Prenant acte de la diffusion d’une « écriture inclusive » qui prétend s’imposer comme norme, l’Académie française élève à l’unanimité une solennelle mise en garde. La multiplication des marques orthographiques et syntaxiques qu’elle induit aboutit à une langue désunie, disparate dans son expression, créant une confusion qui confine à l’illisibilité. On voit mal quel est l’objectif poursuivi et comment il pourrait surmonter les obstacles pratiques d’écriture, de lecture – visuelle ou à voix haute – et de prononciation. Cela alourdirait la tâche des pédagogues. Cela compliquerait plus encore celle des lecteurs.

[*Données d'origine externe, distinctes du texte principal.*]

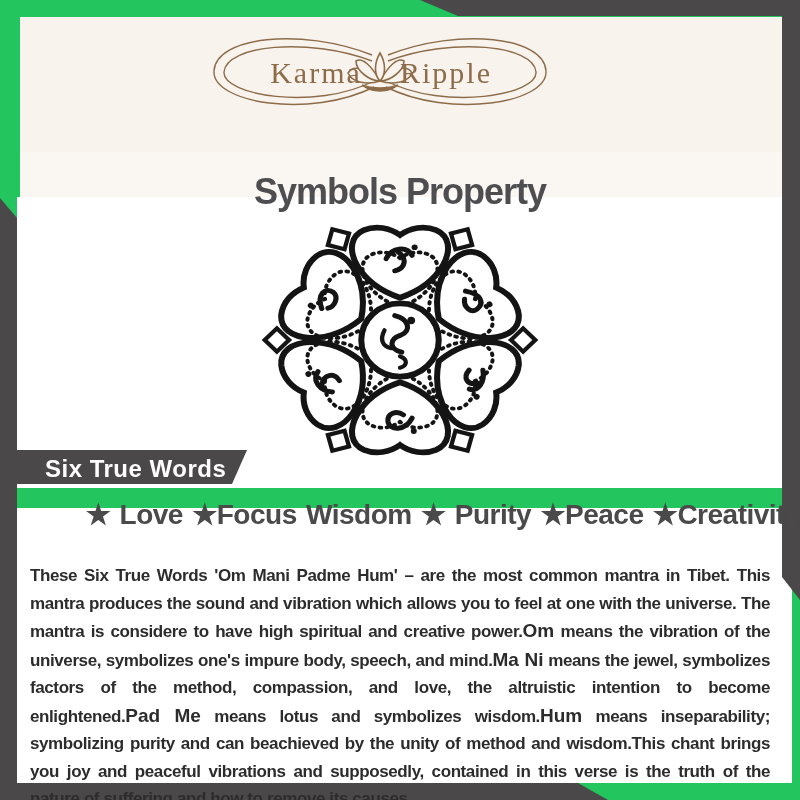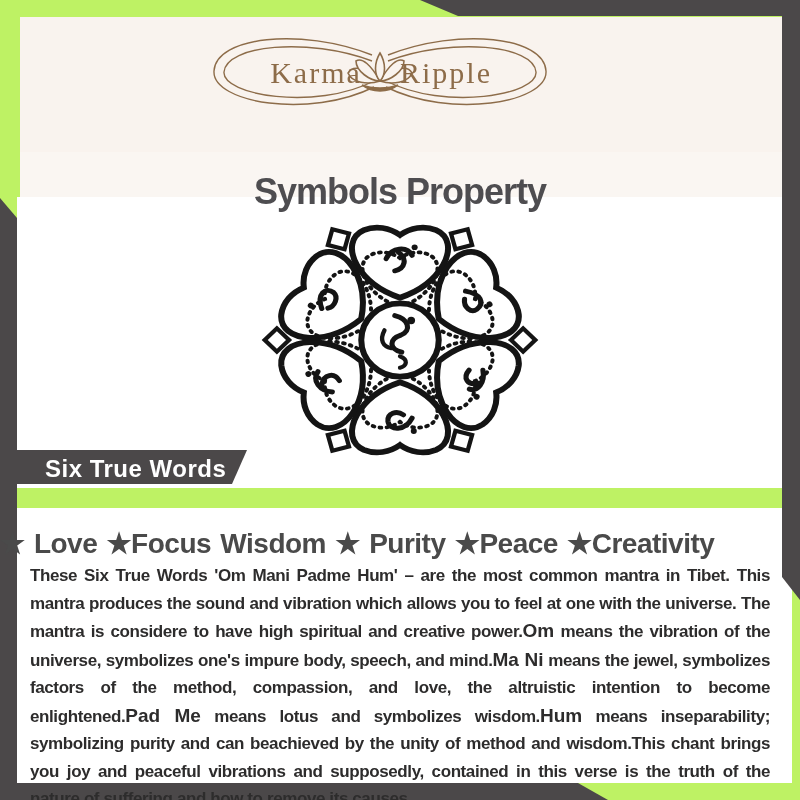"Karma" .stage { background: #bef264 -> #22c55e }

Plus que toute autre institution, l’Académie française est sensible aux évolutions et aux innovations de la langue, puisqu’elle a pour mission de les codifier. En cette occasion, c’est moins en gardienne de la norme qu’en garante de l’avenir qu’elle lance un cri d’alarme : devant cette aberration « inclusive », la langue française se trouve désormais en péril mortel, ce dont notre nation est dès aujourd’hui comptable devant les générations futures.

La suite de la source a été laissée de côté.